Disappointment that Chinese growth data, though robust, offered few surprises and a background of softer metals prices weighed on the mining sector. Antofagasta, Fresnillo, Kazakhmys and Randgold Resources fell 1.8 to 3.8 percent. Banks were also in the doldrums, following weakness on Wednesday in their US peers after an influential bank analyst recommended selling Wells Fargo shares, and Britain's financial watchdog issued a raft of proposals to reform the industry on Thursday.
Heavyweight HSBC shed 1.8 percent, with Barclays, Royal Bank of Scotland and Standard Chartered falling between 0.7 and 1.6 percent. Lloyds Banking Group, however, put on 3.6 percent to top the FTSE leaderboard, on talk that it was close to securing backing for a cash call.
Lloyds is planning to launch a rights issue and refinancing next week provided it can persuade regulators and the government to agree to a deal before the weekend, the Financial Times said.
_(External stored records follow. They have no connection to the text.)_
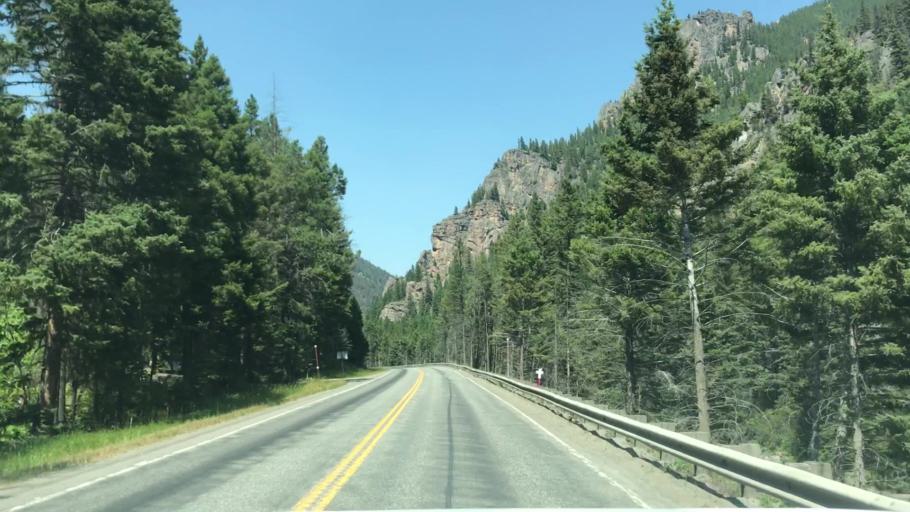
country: US
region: Montana
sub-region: Gallatin County
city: Big Sky
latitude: 45.4105
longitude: -111.2276
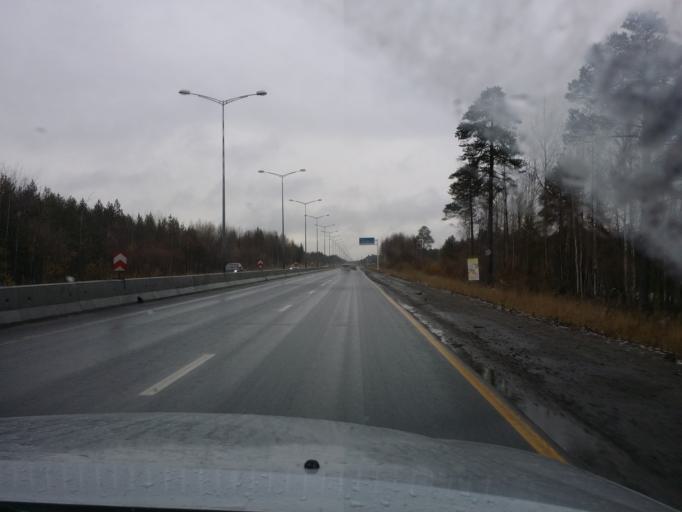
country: RU
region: Khanty-Mansiyskiy Avtonomnyy Okrug
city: Nizhnevartovsk
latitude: 61.0027
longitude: 76.4163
Index heavyweight Vodafone, up 3.4 percent, was boosted by US telecoms peer AT&T, which posted better-than-expected third-quarter profit.
The stock was also pushed up by a big "long-only buyer", traders said. Fixed-line operator BT Group was up 1.5 percent. On the second tier, pub groups notched up good gains, with Enterprise Inns, Punch Taverns and Marstons up 23 percent, 14.8 percent and 3 percent respectively, after the Office of Fair Trading gave the go-ahead for the industry to continue operating its "beer tie" arrangement.
British retail sales failed to grow for a second month running in September, official data showed on Thursday, confounding expectations for a 0.5 percent rise. Shares in Next and Marks & Spencer fell 0.9 and 1.6 percent, respectively, while mid cap department store group Debenhams lost 0.6 percent although it posted full-year profits towards the top end of expectations.